Since I haven't done a Vysotsky translation in a while, and since my procrastination efforts are tireless, here, a translation of one of my favourites.  It was fun to do the wordplay on car terms (yes, I tossed a few more car model names in to help the rhyme, and the original had "spark plugs" but I think that is too awkward to be easily singable in English) and I've always found the meaning quite poignant. 

Burning tires on the tar
Without tracks or laws or bans,
Out from city nightmares, cars
Rush beyond to autobahns,
Lumbering as tanks they go,
Lincolns, Fords and Maseratis,
Benzes, Citroens, Renaults,
Elegant Mustangs and Bugattis...

Like they know sparks are worth it, this game.
Like blood feud on the cities this will be declared.
Hurry, pray the ignition won't flame,
Carburetors, and whatever else they have there...

Limousines on limousines,
You can't see the road, even:
Like two inkspots, in between
Two exquisite cars are weaving;
Like a chain is their connector
(And the weakest link will tear) ---
Accelerators and injectors
Will find nothing to do there.

As if they know --- sparks are worth it, this game ---
They'll just make it out, settling every affair!
Or perhaps he will sing her her name
On the klaxon, or whatever else they have there...

All this jam of cold machines
Their hot anger at you hiding.
Hear me, pale gray limousine,
Do not lose her from your highbeams!
Up ahead the road will split ---
Now, more risk, more faith now, go!
Or you'll miss her --- that was it ---
Oh, pale gray, you were too slow!

They had known sparks are worth it, this game ---
And now what can the signals and billboards still blare?
Or --- a load off his back maybe came,
Off his hood, or off whatever else they have there...

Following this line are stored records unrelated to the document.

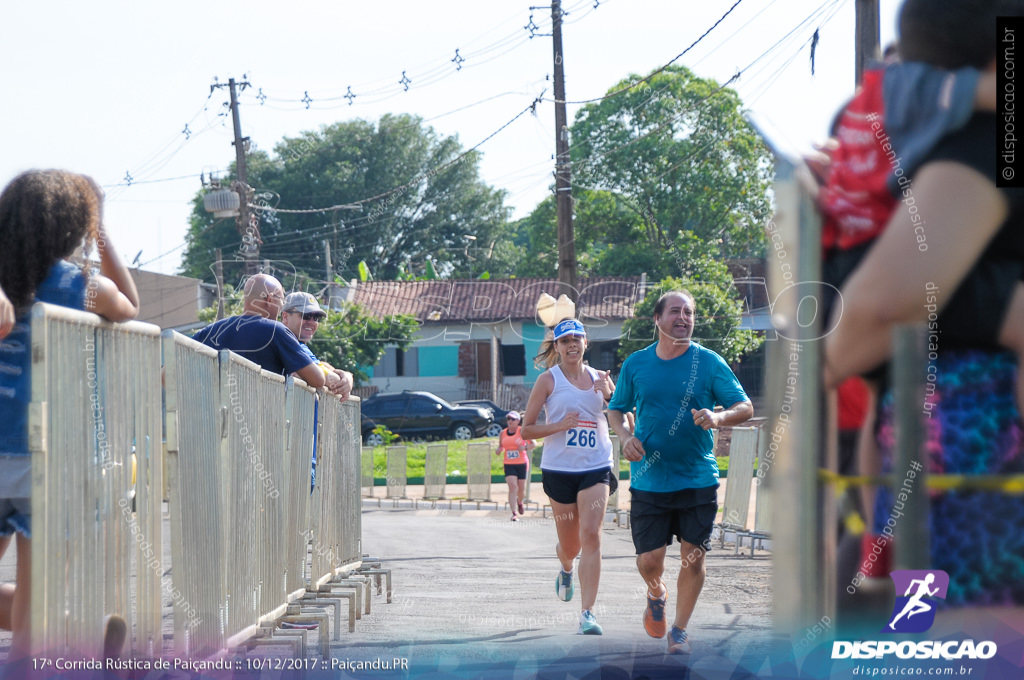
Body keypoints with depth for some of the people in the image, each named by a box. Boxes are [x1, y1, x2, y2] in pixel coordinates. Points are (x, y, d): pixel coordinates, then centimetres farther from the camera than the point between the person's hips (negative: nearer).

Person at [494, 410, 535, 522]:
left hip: (522, 464, -1)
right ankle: (514, 514, -18)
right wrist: (498, 451, -4)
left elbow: (533, 444, -1)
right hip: (509, 465, 1)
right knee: (512, 486, -16)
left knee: (521, 488, 6)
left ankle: (520, 502, 42)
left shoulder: (522, 432, -3)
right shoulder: (503, 433, 6)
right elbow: (501, 446, 20)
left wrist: (525, 448, -20)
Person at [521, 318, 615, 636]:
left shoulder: (599, 378, 10)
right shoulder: (549, 380, 1)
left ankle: (587, 613, -18)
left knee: (591, 535, -16)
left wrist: (611, 395, -5)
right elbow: (526, 429, 1)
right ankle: (567, 569, 46)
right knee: (570, 545, 7)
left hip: (596, 468, 1)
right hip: (559, 469, -1)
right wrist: (560, 425, -15)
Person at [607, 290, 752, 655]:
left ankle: (679, 630, 16)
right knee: (648, 560, 0)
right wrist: (626, 437, -5)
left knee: (693, 556, -1)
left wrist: (718, 417, -22)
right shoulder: (636, 364, 4)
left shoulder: (709, 362, -1)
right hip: (649, 480, 1)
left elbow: (745, 408, -1)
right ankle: (656, 594, 35)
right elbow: (616, 409, 16)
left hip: (698, 478, -1)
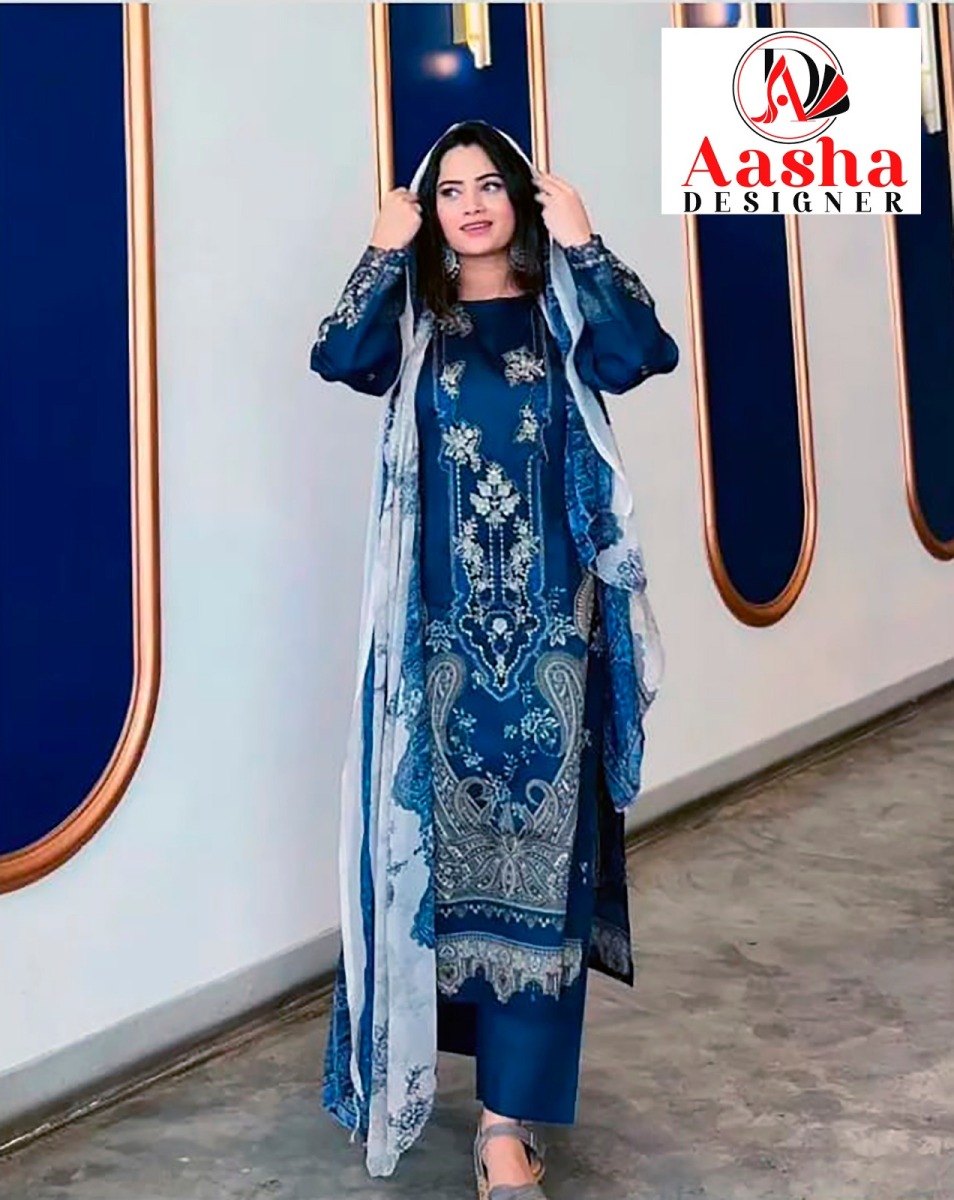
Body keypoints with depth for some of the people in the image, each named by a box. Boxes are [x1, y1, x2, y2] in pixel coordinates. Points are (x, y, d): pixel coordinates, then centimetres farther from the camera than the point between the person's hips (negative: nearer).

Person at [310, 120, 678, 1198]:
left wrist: (582, 244, -9)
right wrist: (386, 251, -7)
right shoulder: (412, 319, 10)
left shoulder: (563, 314, 9)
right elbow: (339, 358, -12)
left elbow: (647, 353, -11)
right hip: (442, 624, 1)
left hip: (550, 623, 0)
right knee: (449, 837, 8)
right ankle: (462, 1027, 33)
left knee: (539, 848, -3)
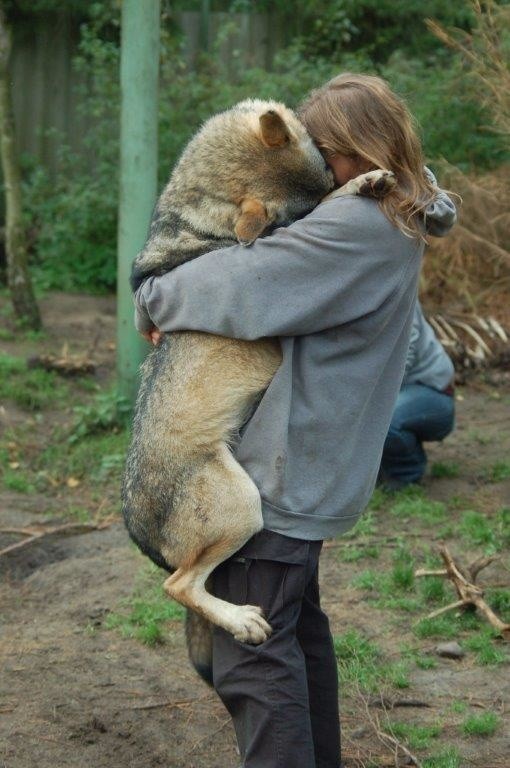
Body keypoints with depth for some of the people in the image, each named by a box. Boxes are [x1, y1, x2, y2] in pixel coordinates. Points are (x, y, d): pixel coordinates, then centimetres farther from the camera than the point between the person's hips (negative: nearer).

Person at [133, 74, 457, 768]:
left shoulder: (354, 227, -20)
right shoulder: (399, 229, 12)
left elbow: (244, 288, -23)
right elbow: (292, 280, 17)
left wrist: (154, 301, -6)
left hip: (282, 472, -11)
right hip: (319, 471, 11)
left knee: (252, 660, -7)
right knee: (299, 630, 22)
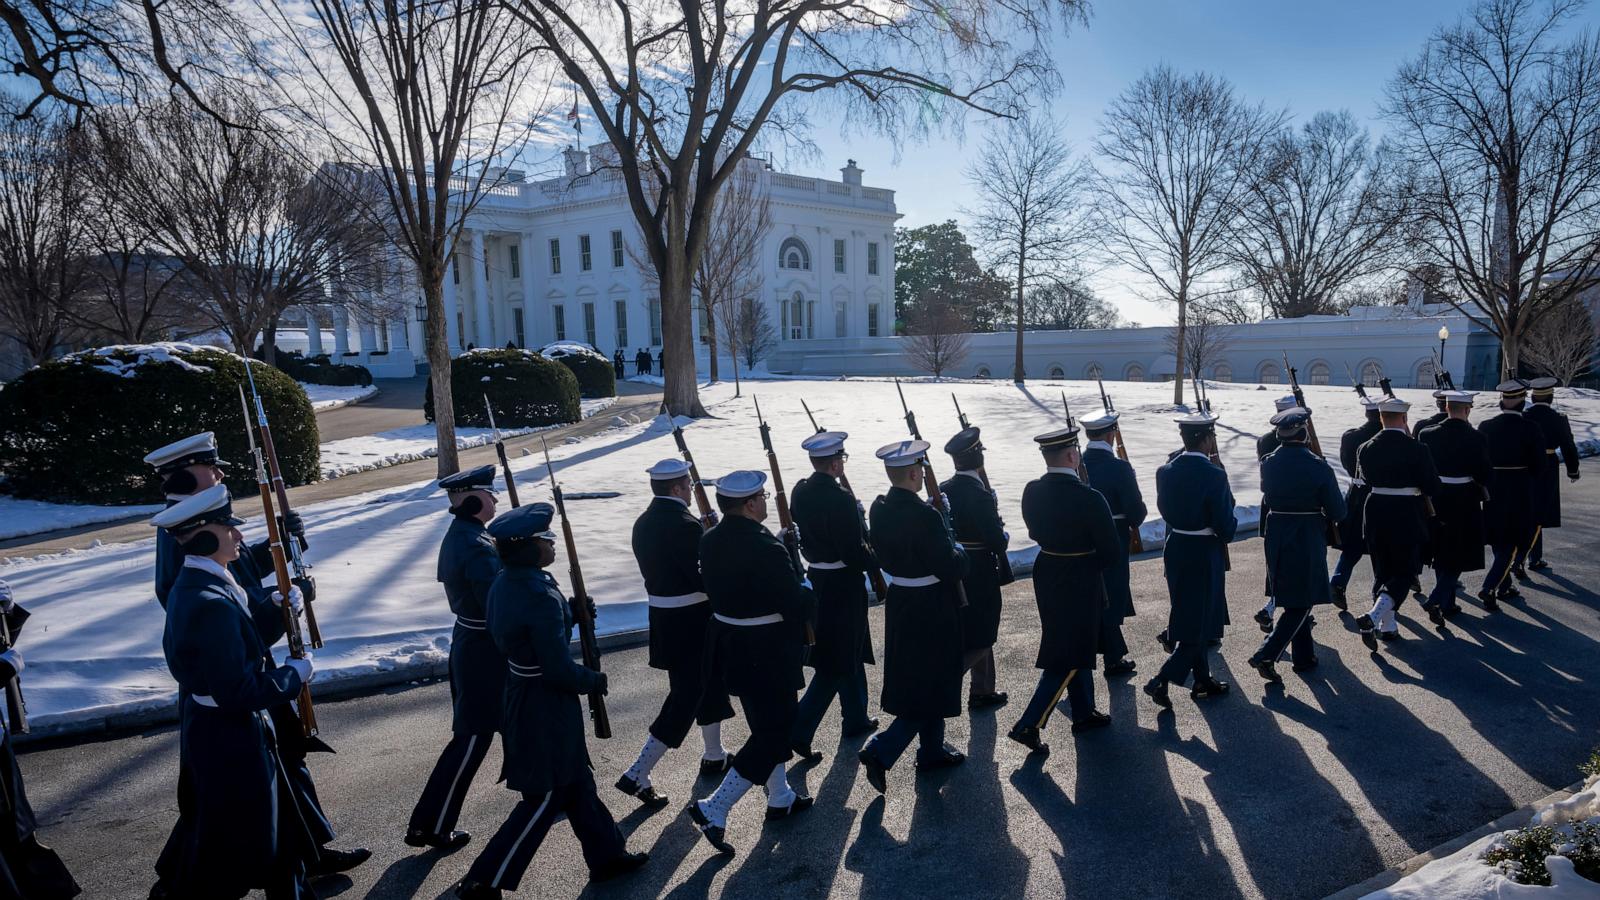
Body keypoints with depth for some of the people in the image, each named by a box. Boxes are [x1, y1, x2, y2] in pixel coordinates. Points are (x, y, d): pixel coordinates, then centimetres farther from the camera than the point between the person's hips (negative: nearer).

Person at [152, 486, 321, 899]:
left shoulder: (195, 585, 3)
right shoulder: (210, 604, -29)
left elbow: (243, 642, 10)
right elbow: (239, 692, -29)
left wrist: (275, 609, -2)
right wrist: (295, 674, -16)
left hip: (212, 731, 10)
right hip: (230, 744, -10)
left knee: (278, 832, 24)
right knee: (220, 866, 10)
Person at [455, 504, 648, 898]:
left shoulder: (505, 582, 0)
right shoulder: (540, 597, -28)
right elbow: (560, 671, -24)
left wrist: (571, 614, 4)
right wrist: (595, 680, -7)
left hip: (523, 695, 10)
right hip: (546, 707, -10)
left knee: (576, 779, 21)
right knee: (545, 798, 6)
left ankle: (606, 854, 36)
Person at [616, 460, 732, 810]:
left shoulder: (643, 523, 5)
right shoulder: (685, 524, -22)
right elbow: (703, 578, -23)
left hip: (663, 618, 9)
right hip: (691, 622, -9)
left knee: (708, 682, 23)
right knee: (686, 696, 0)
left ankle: (714, 756, 37)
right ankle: (638, 774, -1)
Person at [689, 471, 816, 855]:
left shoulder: (711, 540, -1)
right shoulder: (765, 549, -26)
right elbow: (797, 606, -22)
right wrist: (808, 593, 0)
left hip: (730, 647, 9)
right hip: (766, 655, -9)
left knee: (768, 724, 24)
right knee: (774, 731, 6)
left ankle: (780, 798, 40)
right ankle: (714, 809, 3)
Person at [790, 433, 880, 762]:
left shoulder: (800, 492, 1)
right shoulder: (840, 500, -23)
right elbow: (855, 553, -21)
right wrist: (878, 559, -4)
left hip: (816, 581, 8)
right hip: (843, 588, -8)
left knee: (849, 653, 23)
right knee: (836, 662, 1)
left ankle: (856, 719, 36)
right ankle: (799, 730, -1)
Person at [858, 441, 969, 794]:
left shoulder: (879, 509, -2)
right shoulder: (925, 516, -26)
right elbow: (950, 569, -21)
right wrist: (959, 552, -2)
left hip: (899, 603, 8)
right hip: (931, 610, -8)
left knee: (913, 677, 21)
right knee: (932, 682, 5)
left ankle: (933, 750, 37)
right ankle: (881, 752, -2)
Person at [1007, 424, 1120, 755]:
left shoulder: (1032, 492, -5)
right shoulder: (1089, 499, -23)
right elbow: (1112, 551, -16)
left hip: (1047, 577, 7)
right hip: (1081, 584, -7)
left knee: (1077, 647, 23)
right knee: (1069, 657, 3)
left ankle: (1084, 713, 38)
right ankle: (1029, 725, -1)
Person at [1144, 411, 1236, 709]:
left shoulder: (1165, 472, -3)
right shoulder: (1214, 475, -20)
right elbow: (1226, 527, -17)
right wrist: (1231, 522, 4)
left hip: (1175, 551, 6)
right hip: (1205, 555, -6)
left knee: (1189, 618, 20)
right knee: (1200, 621, 5)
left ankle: (1203, 681, 33)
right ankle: (1161, 681, -6)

No, it branched, a shutting door,
Lanes apart, and you're not here.
Could it be that never more
Could split highways bring us nearer?
This one's merging, one more way!
And in seventh, on the metal,
The great limo, pale and gray,
Forgot to hit the braking pedal...

So then meeting is just empty dreams?
Or is this the blood feud on the cities declared?
And the tires went bouncing, the beams,
And the hearts... or whatever thing else they have there...

- V. Vysotsky


Video, as always: 
Additional notes:

In my dialect of Canadian English, "ban" does not actually exactly rhyme with "autobahn" --- at least, I learned enough German that this influences my pronunciation of the latter --- but the possibility was too tempting, so I ignored this.

Vysotsky mentioned a lot of foreign car makes that at the time, most of his listeners in the Soviet Union would have never seen: Ford, Lincoln, Selena (sp? which long browsing on Wikipedia made me totally unable to identify, unless he refers to the defunct Italian manufacturer Serenissima), Mustang, Mercedes and Citroen. Ironically enough, although I live in the West, the only time I have seen a Maserati, a make I added, was in a Moscow car dealership.
ext_12535: I made this (Default)

From: [identity profile]

Ah now. This one always makes me happy. Thanks for the translation.

From: [identity profile]

Cool that someone else is made as happy by that song as I am (and I can't quite figure out why --- it's a metaphor for a tragedy).

ext_12535: I made this (Default)

From: [identity profile]

For me, it's entirely the voice and emotional coloration used - which has a lot to do with why I love Visotsky in the first place. The first time I heard it, I knew perhaps enough Russian to say, "Thank-you," And, "Where's the bathroom?" Now I've lost enough that I feel lucky to remember even that on most days.

This - well, I can keep up with it a lot better than expected, and the translation helps tremendously, but the part that moves me is still the passionate approach to the music rather than the lyrics.

From: [identity profile]

I think I've told before about how when I listen to Vysotsky I'm always so intent on hearing the lyrics that it wasn't until I heard a Norwegian translation that it hit me, "Hey, he wrote pretty good music, too, I never noticed that."